Peer Support is peers helping peers. Peers are people who have a mental illness/psychiatric diagnosis sharing things they have learned about recovery with other people who also have a mental illness/psychiatric diagnosis (peers) so everyone can get a better quality of life. This sharing of recovery skills happens all the time, in many different places, in many different ways.

The peer support happening in Michigan is both paid and unpaid and both kinds of peer support are important.

Unpaid Peer Support/Natural Peer Support

Unpaid peer support is often called natural peer support. This type of peer support happens between friends, like when we share thoughts and ideas over a cup of coffee or sit on a park bench together. You don’t have to have gone to a training to give or receive some types of natural peer support.

Advisory Boards and Committees

Another type of unpaid peer support is when Peers serve on Advisory Boards and Committees. There are hundreds of peers (sometimes called consumers) on advisory boards and committees that are a part of community mental health services across Michigan. Committee involvement is varied with topics ranging from Recipient Rights to System Transformation.

The Michigan Mental Health Code specifies there must be consumer involvement on community mental health boards and Pre-Paid Inpatient Health Plan (PIHP) Boards. Many organizations that provide services to consumers (our peers) through the community mental health service providers also have mental health consumers (peers) on advisory boards and committees.

These peers are considered unpaid or natural support.

Peer Support Groups

Another type of natural peer support is when peers run support groups like

The National Alliance on Mental Illness (NAMI) Connection Groups Depression Bipolar Support Alliance (DBSA) Support Groups Schizophrenia Anonymous (SA) Support Groups.

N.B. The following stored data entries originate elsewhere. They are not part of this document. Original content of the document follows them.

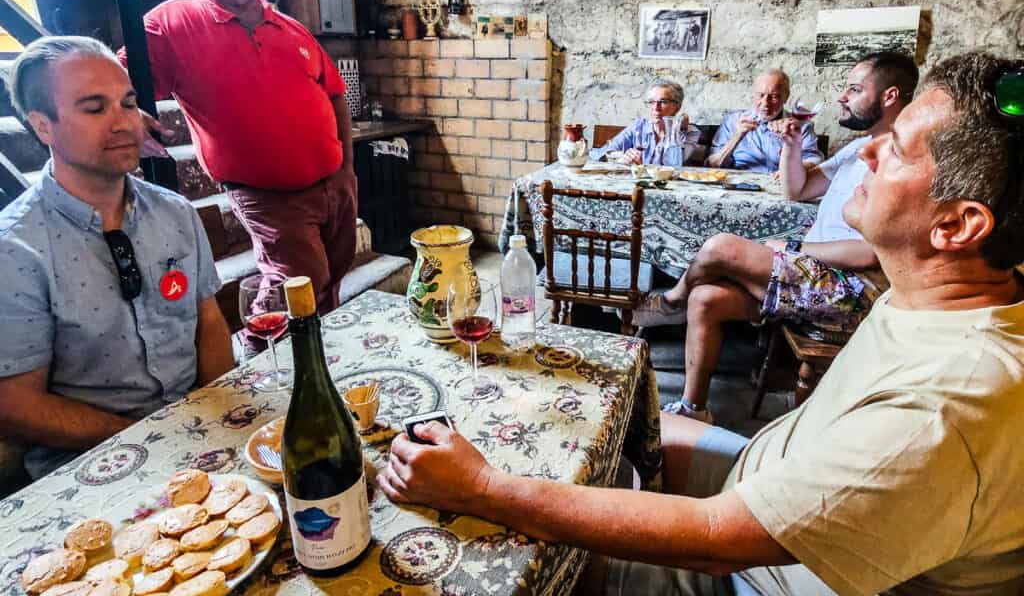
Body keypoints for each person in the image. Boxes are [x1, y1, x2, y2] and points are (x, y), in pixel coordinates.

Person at [379, 50, 1024, 594]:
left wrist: (485, 489)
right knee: (577, 415)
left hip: (745, 572)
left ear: (958, 225)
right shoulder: (942, 296)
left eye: (899, 144)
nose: (872, 150)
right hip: (765, 477)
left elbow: (718, 540)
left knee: (513, 556)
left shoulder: (947, 410)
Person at [636, 51, 918, 421]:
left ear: (890, 96)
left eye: (853, 89)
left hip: (849, 291)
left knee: (721, 246)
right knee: (705, 298)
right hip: (813, 276)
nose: (841, 97)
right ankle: (693, 409)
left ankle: (671, 300)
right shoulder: (855, 148)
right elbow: (796, 191)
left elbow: (869, 253)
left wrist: (793, 246)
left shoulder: (897, 160)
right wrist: (792, 143)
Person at [0, 36, 234, 479]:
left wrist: (216, 418)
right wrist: (149, 438)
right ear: (42, 126)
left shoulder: (175, 212)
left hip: (198, 434)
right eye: (94, 108)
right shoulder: (16, 249)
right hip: (95, 462)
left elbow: (209, 322)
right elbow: (15, 406)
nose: (124, 123)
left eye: (127, 103)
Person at [122, 0, 356, 316]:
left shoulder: (288, 27)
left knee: (332, 277)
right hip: (269, 196)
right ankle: (263, 355)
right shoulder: (173, 23)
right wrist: (128, 108)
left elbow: (335, 94)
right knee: (297, 287)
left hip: (334, 185)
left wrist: (346, 169)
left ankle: (322, 354)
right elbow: (112, 77)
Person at [707, 69, 823, 171]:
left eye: (773, 96)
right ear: (754, 94)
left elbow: (814, 160)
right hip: (739, 185)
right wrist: (737, 136)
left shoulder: (800, 125)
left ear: (786, 97)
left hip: (781, 186)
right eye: (761, 95)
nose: (765, 103)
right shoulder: (732, 121)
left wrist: (791, 173)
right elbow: (712, 164)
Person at [589, 79, 702, 166]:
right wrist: (620, 157)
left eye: (663, 101)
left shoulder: (690, 132)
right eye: (651, 102)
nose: (655, 108)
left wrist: (676, 129)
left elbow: (674, 165)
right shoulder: (639, 127)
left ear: (677, 106)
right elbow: (598, 153)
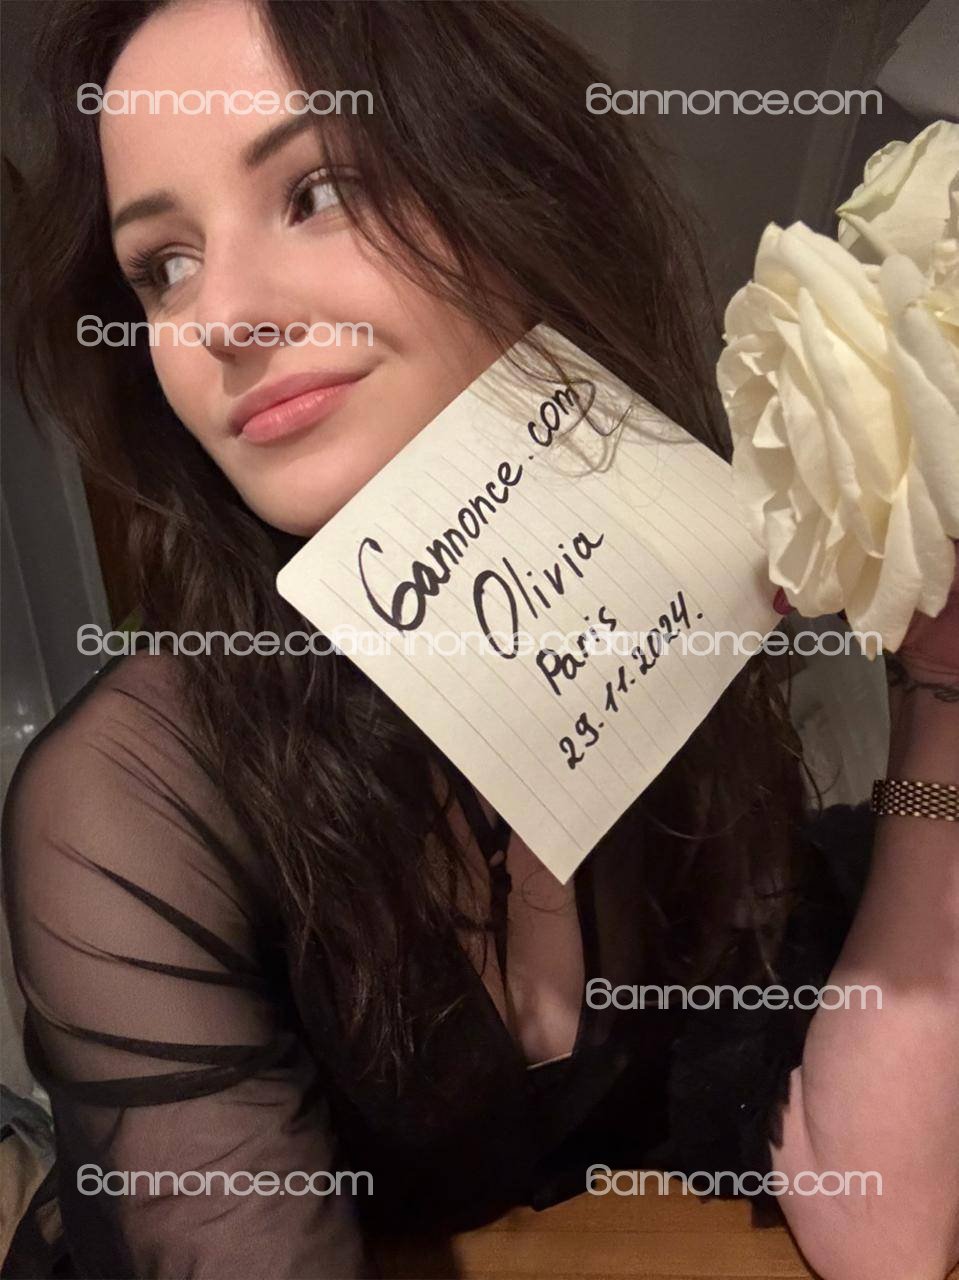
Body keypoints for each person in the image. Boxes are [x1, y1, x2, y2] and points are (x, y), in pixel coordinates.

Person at [3, 2, 958, 1278]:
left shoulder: (665, 595)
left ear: (508, 193)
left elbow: (878, 1211)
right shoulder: (129, 806)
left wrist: (940, 673)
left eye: (316, 191)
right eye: (162, 265)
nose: (219, 316)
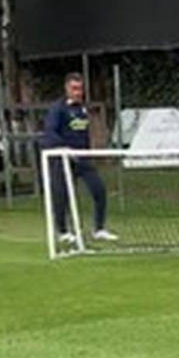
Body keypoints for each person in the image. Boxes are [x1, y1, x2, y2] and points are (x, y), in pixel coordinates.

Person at [43, 72, 117, 245]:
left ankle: (99, 228)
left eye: (80, 89)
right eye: (74, 89)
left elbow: (83, 134)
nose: (78, 92)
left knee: (99, 190)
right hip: (62, 159)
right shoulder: (58, 109)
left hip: (82, 159)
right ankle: (62, 231)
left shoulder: (82, 109)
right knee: (61, 197)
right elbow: (50, 132)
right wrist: (64, 148)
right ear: (67, 88)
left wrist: (86, 151)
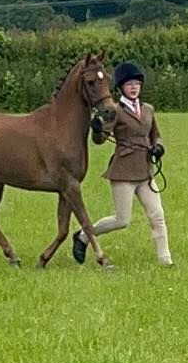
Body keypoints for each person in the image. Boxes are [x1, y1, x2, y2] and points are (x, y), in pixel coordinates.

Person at [72, 62, 173, 267]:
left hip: (145, 171)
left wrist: (159, 148)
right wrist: (97, 128)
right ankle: (83, 236)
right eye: (129, 84)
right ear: (121, 88)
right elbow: (100, 140)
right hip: (124, 171)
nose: (134, 87)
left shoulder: (148, 110)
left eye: (137, 83)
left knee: (157, 216)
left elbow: (156, 136)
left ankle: (166, 261)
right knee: (121, 220)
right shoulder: (115, 111)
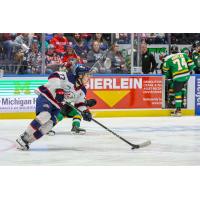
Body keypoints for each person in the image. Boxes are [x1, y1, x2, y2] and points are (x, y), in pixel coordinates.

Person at [16, 65, 94, 150]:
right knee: (45, 115)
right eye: (87, 75)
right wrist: (58, 89)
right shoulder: (69, 77)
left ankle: (27, 141)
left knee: (48, 126)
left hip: (57, 106)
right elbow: (54, 75)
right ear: (80, 75)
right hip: (46, 97)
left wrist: (86, 112)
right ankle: (24, 136)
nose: (89, 77)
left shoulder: (82, 90)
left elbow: (80, 104)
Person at [163, 45, 195, 116]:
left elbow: (165, 71)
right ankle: (181, 104)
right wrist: (187, 71)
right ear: (178, 50)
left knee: (177, 92)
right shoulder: (183, 54)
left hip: (178, 77)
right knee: (181, 88)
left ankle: (178, 110)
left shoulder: (168, 58)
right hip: (187, 76)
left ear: (171, 51)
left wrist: (170, 76)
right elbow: (192, 65)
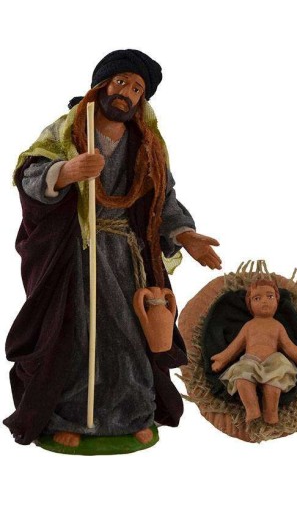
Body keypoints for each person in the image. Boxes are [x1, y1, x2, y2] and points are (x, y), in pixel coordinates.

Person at [5, 49, 222, 448]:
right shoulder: (68, 130)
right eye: (121, 82)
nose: (127, 93)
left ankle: (134, 412)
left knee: (131, 334)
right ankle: (70, 417)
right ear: (102, 85)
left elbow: (163, 198)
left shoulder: (147, 144)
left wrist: (185, 235)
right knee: (76, 334)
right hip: (77, 253)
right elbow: (29, 174)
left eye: (137, 89)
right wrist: (65, 172)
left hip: (126, 255)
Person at [211, 279, 297, 424]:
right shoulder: (249, 326)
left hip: (273, 362)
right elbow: (235, 346)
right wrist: (222, 359)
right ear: (250, 305)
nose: (264, 301)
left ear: (277, 301)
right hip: (250, 361)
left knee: (274, 386)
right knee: (242, 380)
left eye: (270, 296)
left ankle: (271, 413)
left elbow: (288, 346)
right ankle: (252, 409)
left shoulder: (277, 326)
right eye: (257, 298)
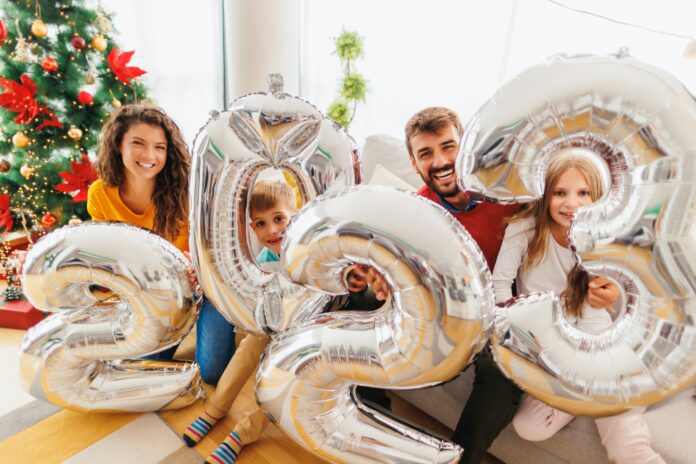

There are many other types of peer support groups that are run by natural peer support. Some peer support groups are online (virtual support) and some peer support groups are community based.

Paid Peer Support

Consumer Operated Services

There are also many different types of peer support in Michigan where peers are paid for providing peer support. These include peer run organizations like the Justice in Mental Health Organization (JIMHO), other Drop-in Centers, The Recovery Institute and other peer run organizations. Peer run organizations are sometimes called Peer Providers or Consumer-Operated Services.

Peer Support Specialists

Another type of paid peer support in Michigan is when a peer goes to a peer support specialists training and becomes a Michigan Certified Peer Support Specialist who can provide services under the 1915b(3) Medicaid Specialty Services Waiver.

When a Certified Peer Support Specialist provides services under the Medicaid Waiver they support, mentor and assist beneficiaries to achieve community inclusion, participation, independence, recovery, resiliency and/or productivity. There are 754 Michigan Certified Peer Support Specialists as of August 2010.

In Michigan Certified Peer Support Specialists may:

Work on Assertive Community Treatment (ACT) Teams Assist in Dialectical Behavior Therapy (DBT) Groups, Work in Jail Diversion, lead groups May handle case loads Work in clubhouses Assist in finding housing Work in both supported employment Work in supported education Assist people in getting services Assist in, lead or attend person-centered planning meetings Help people find ways to get into a more solid recovery Do many things not mentioned here.

To learn more about becoming a Michigan Certified Peer Support Specialist or about the Peer Support Specialist training, contact the community mental health service provider agency liaison in your area.

In addition; there are many other ways peers serve as either paid or unpaid peer support in Michigan, either in the communities in which they reside or as volunteer or paid support in facilities, jails, prisons, etc.